Some of the changes mean that it will no longer be necessary to get construction approval for certain house or building extensions or, for example, for new swimming pools or fences as was required in the past. But some of the former problems complicating construction, such as the difficulty of compulsory purchase orders for land, are not ironed out by the latest measure.
And the Czech construction sector as a whole certainly needs a shot in the arm. In contrast to the overwhelming majority of the Czech economy it has hardly rebounded from the recession which started in 2008 in spite of the strong economic growth seen in other sectors. Jiří Vacek is the director of the Prague-based company CEEC Research which provides detailed regular updates of the situation in the Czech, and Slovak, construction sectors as well as forecasts of where the sector is going. He gave this round up of the current situation.

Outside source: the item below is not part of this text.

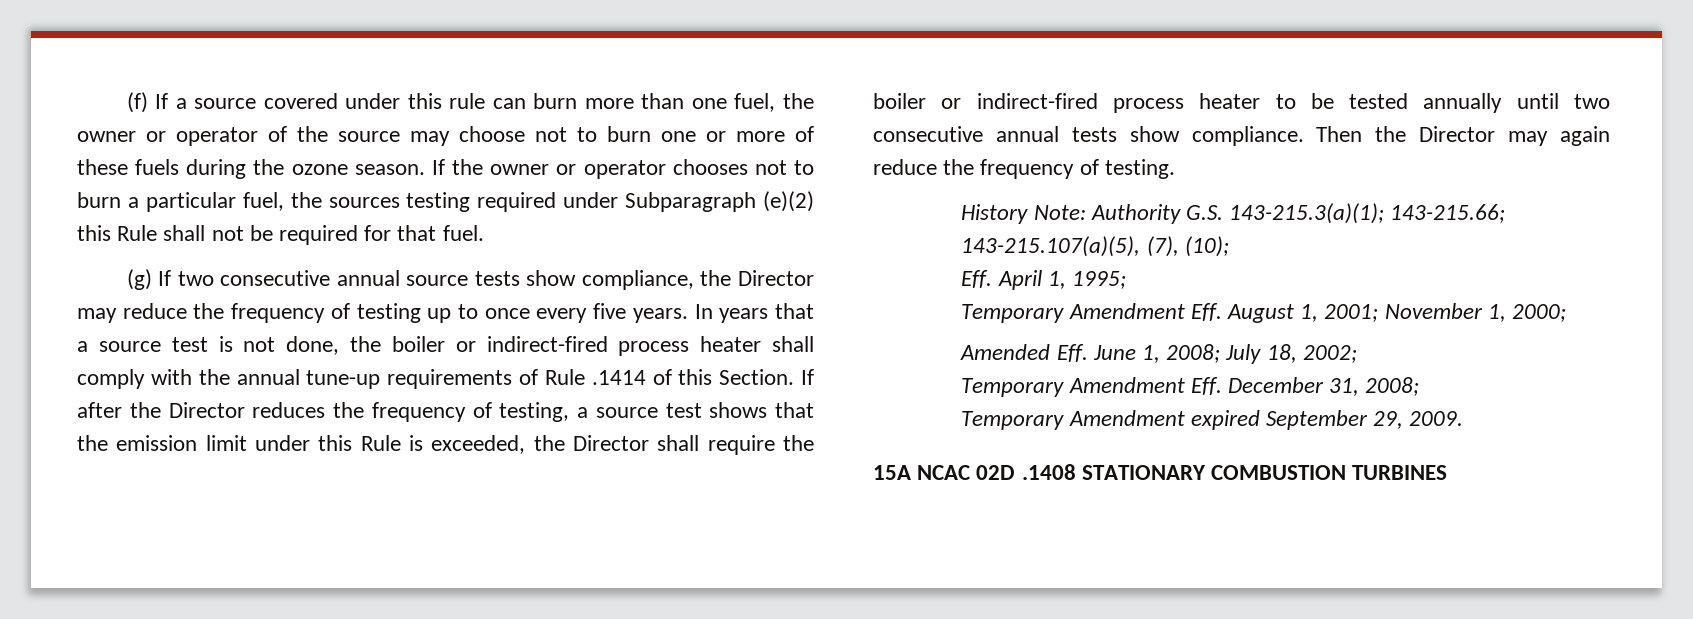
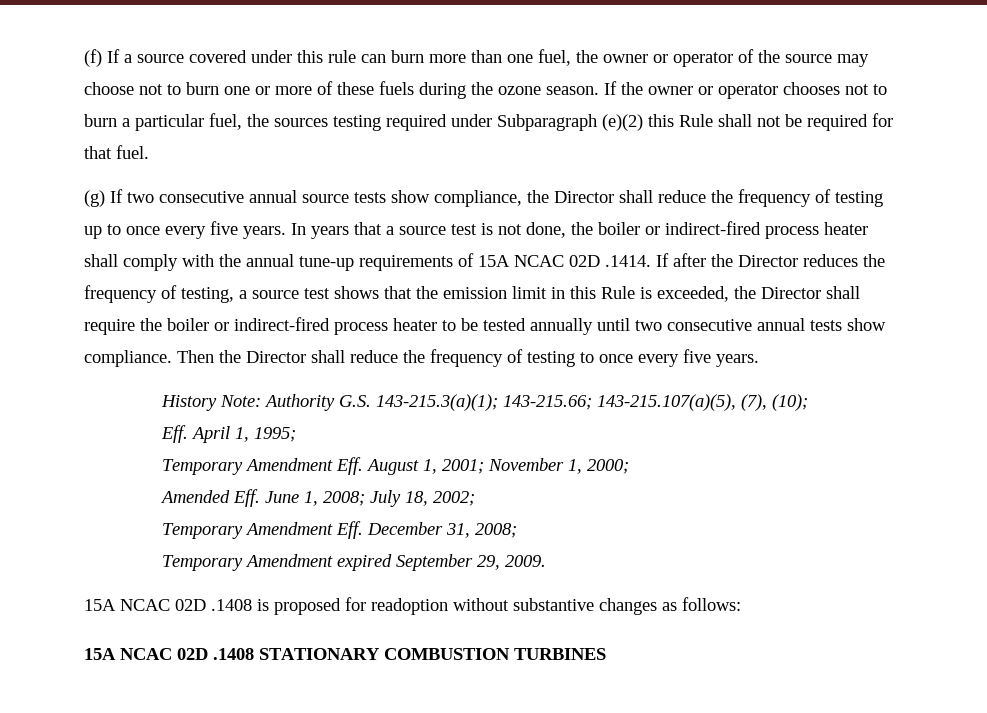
[77,308,117,323] may -> [619,190,653,203] shall
[544,369,795,385] Rule .1414 of this Section. -> [478,255,651,267] 15A NCAC 02D .1414.
[255,435,310,451] under -> [551,287,565,299] in
[1508,126,1611,146] [873,159,1175,179] may again reduce the frequency of testing. -> [311,349,759,367] shall reduce the frequency of testing to once every five years.
(1464, 418) none -> [84,597,741,615] // 15A NCAC 02D .1408 is proposed for readoption without substantive changes as follows:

When we look at engineering construction, it’s a fact that the sector is not at all in a good condition.
ʺIf we look at the latest figures for the first two months of the year, we can see that the sector is continuing the downturn of the previous year. At first sight there is no sign of any great change. If we take a more detailed look, which is certainly worthwhile, and divide construction into the two main branches which is engineering construction and building, which means flats, houses, warehouses, and offices, we can see that there is a clear difference in development. For building, we can see that for the last few months things have clearly been getting better. There was a certain stagnation in February but all the previous months showed an improvement. There are more orders for private builders and we can expect that the evolution here will continue to get better. When we look at engineering construction, it’s a fact that the sector is not at all in a good condition. What’s pulling it down is the lack of public tenders and that can be seen in the last two months as well as through the whole of the last year. The slump was marked in 2016 with construction in some areas down by around a quarter. The drop in volume of public tenders was of around 20 percent in 2016.ʺ
CEEC Research’s Vacek says the big drop in preparation of public tenders came in 2015 resulting in the chronic shortfall of tenders last year but there are signs that the preparations restarted again in 2016. One of the factors here is the cyclical nature of European funds with a major rush to spend funds with the closure of one multiannual round of spending in 2014 before its successor got up to speed.

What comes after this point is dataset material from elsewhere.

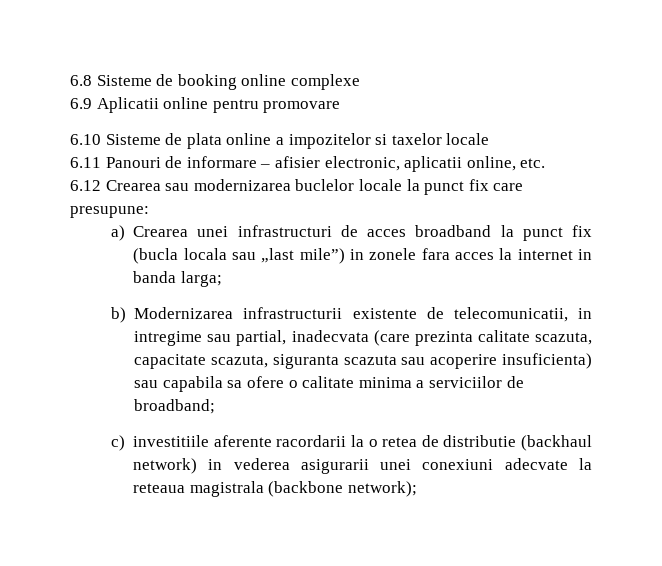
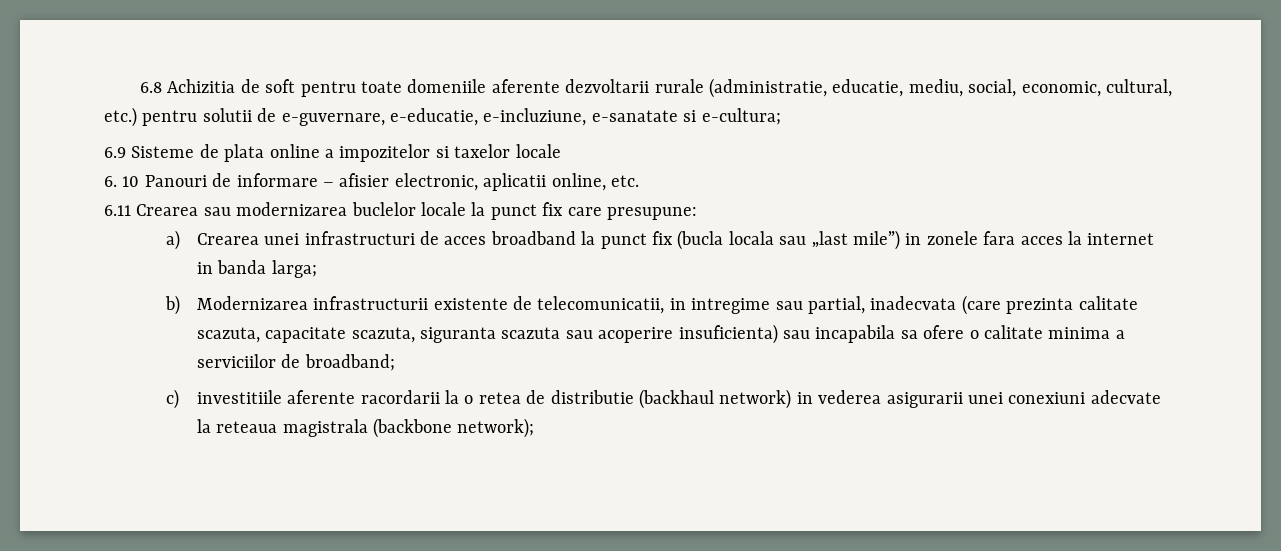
[96,74,360,90] [70,97,341,113] [70,134,101,145] Sisteme de booking online complexe // 6.9 Aplicatii online pentru promovare // 6.10 -> [167,78,1172,98] [104,107,781,127] [104,147,126,158] Achizitia de soft pentru toate domeniile aferente dezvoltarii rurale (administratie, educatie, mediu, social, economic, cultural, etc.) pentru solutii de e-guvernare, e-educatie, e-incluziune, e-sanatate si e-cultura; // 6.9
[70,157,101,168] 6.11 -> [104,176,140,187] 6. 10
[70,180,101,191] 6.12 -> [104,205,131,216] 6.11
[162,376,223,392] capabila -> [815,325,896,343] incapabila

It should also be pointed out that the state, or state agencies, account for around 40 percent of orders in the Czech construction sector, mainly new roads, railways, or other pieces of large infrastructure. If there is a bit drop or freeze in new orders here, then the whole sector will clearly suffer.
Soundings by CEEC Research show that the construction sector’s hopes for the new changes are great. Jiří Vacek again:
The directors of those companies believe that it should be possible to halve those time frames and that is exactly the goal that has been outlined by the minister as well as a result of the new law.
"The whole aim of this law is to make the process more streamlined and simpler. When we asked building sector bosses in our survey what was the average time taken for construction preparations, those in the engineering infrastructure sector said that it was around eight years. For building of flats, houses and offices, it was around four. The directors of those companies believe that it should be possible to halve those time frames and that is exactly the goal that has been outlined by the minister as well as a result of the new law.ʺ
If all goes to plan, the far reaching changes should take effect from January 2018. The construction sector should then see whether it has much firmer foundations to build on.